Book Author: Campbell Jones et al. (2010)
The diversity in today's schools is continually increasing and educators are being called upon to teach every child, regardless of race, class, gender, disability, or other indicators of difference. This raises questions such as:
- What are the most effective instructional techniques needed to educate students from diverse backgrounds?
- What levels of cultural knowledge do teachers and leaders need to educate children from diverse backgrounds?
- And in what ways can schools fulfill their responsibility to educate every child? (p. iv)
In The Cultural Proficiency Journey (2010), Franklin CampbellJones, et al, shares a framework for guiding schools and school systems in answering these questions. The author's intent in offering this framework is to guide schools to profound changes in policies, practices, and procedures that will move them towards an excellent and equitable education for all children, rather than for selected students.
The tools of cultural proficiency provide access to educational opportunities that result in high academic achievement among historically underserved students. Four tools make up this interactive, interdependent framework:
- The guiding principles of cultural proficiency: a set of core values that provide educators with a framework to inform their actions in a culturally competent manner.
- Barriers to cultural proficiency: recognizing that many systems still exist replicating historical oppression that prevents some school reform.
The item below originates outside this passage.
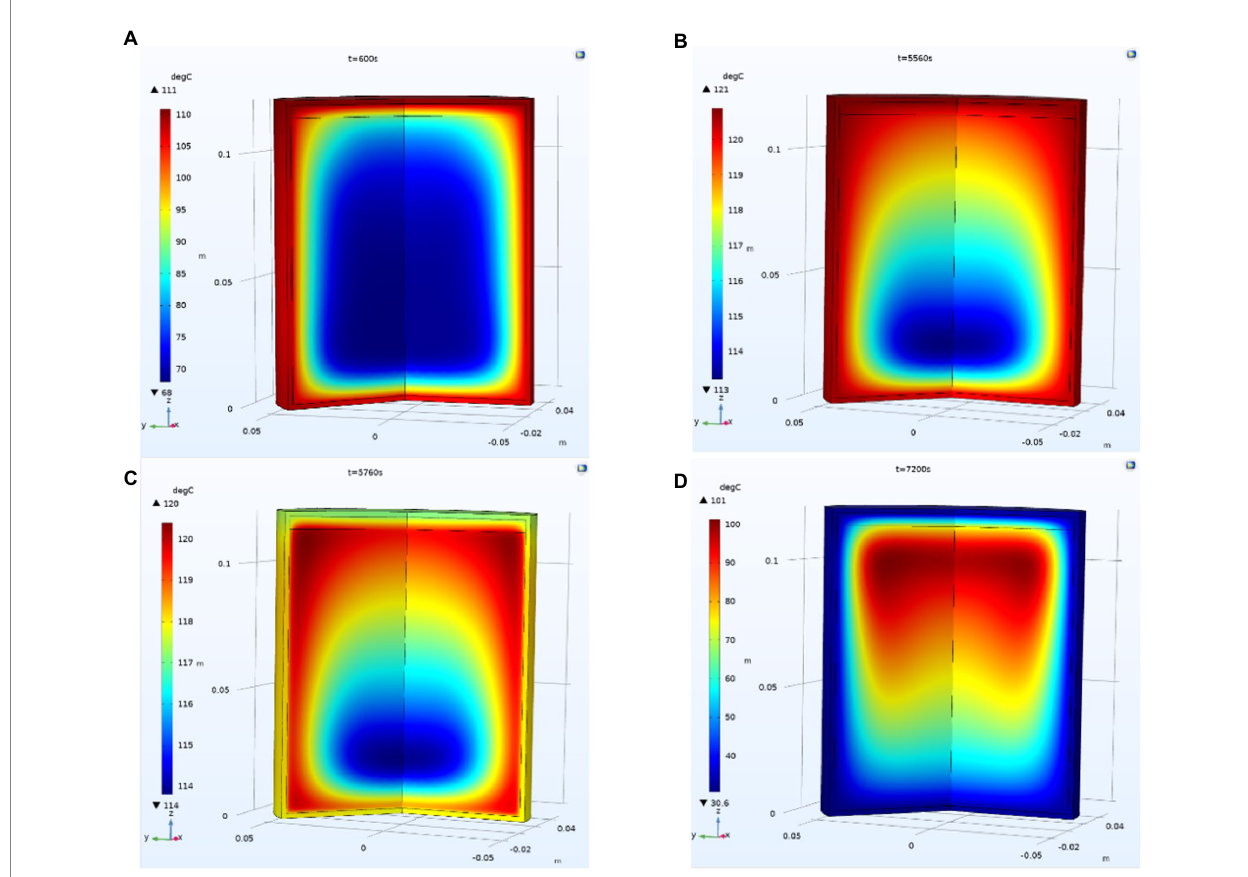
FIGURE. 2 Change in the temperature field in the can. (A) Temperature distribution in can when t = 600 s; (B) Temperature distribution in can when t = 5,560 s; (C) Temperature distribution in can when t = 5,760 s; (D) Temperature distribution in can when t = 7,200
With this understanding comes the work to overcome these barriers by addressing personal values, behaviors, and school policies.
- The cultural proficiency continuum: six points along a continuum representing the various ways of responding to cultural difference.
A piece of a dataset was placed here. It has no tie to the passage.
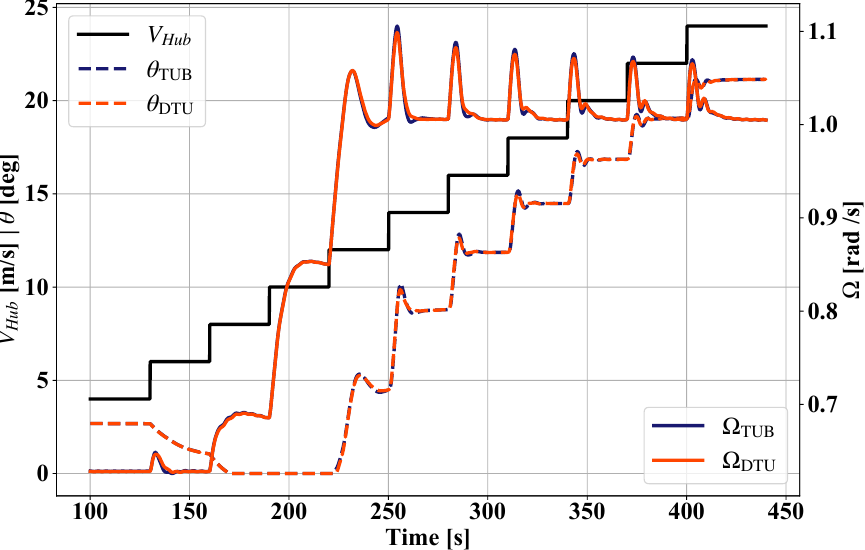
Figure 7. Validation of the controller in steady wind simulations. Pitch angle θ and rotor speed Ω of both controllers are compared for ascending wind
- The essential elements of cultural competence: five standards to guide individuals, schools, and/or districts in addressing policy and practices to meet the needs of different cultural groups.
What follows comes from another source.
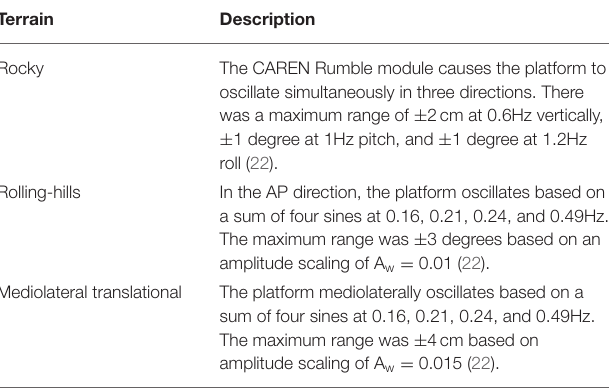
TABLE 1 | Destabilizing surfaces descriptions within the CAREN-Extended System.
Throughout Part I and the case studies of Part II, CampbellJones progresses the reader through the four tools while utilizing situations at the fictional Oakland Hills School system among administrators, teachers, and students. At the completion of Part I, a reader has been walked through the process of acknowledging the barriers to cultural proficiency, adopted guiding principles, and utilized the Cultural Proficiency Continuum to frame conversations. At this point, the reader is ready to address the five essential elements and ask the difficult questions of themselves as well as their colleagues going through the process. Are we effective in our instructional strategies? Is our professional development relevant? Are our assessments measuring what we are setting out to measure, and what is our system of outreach?
In order to reach "cultural competence," an educator or system must embrace these five essential elements and make a conscious commitment to social justice, advocacy, mentoring, and leveling the playing field for all students. CampbellJones (2010) states it is "doing what we are supposed to be doing" (p. 28) and this book offers solid guidance to that end.
|Image from CampbellJones' book, the Cultural Proficiency Journey.|
CampbellJones, F., CampbellJones, B., & Lindsey, R. (2010). The Cultural Proficiency Journey: Moving beyond ethical barriers toward profound school change. Corwin: A Sage Company. Thousand Oaks, CA.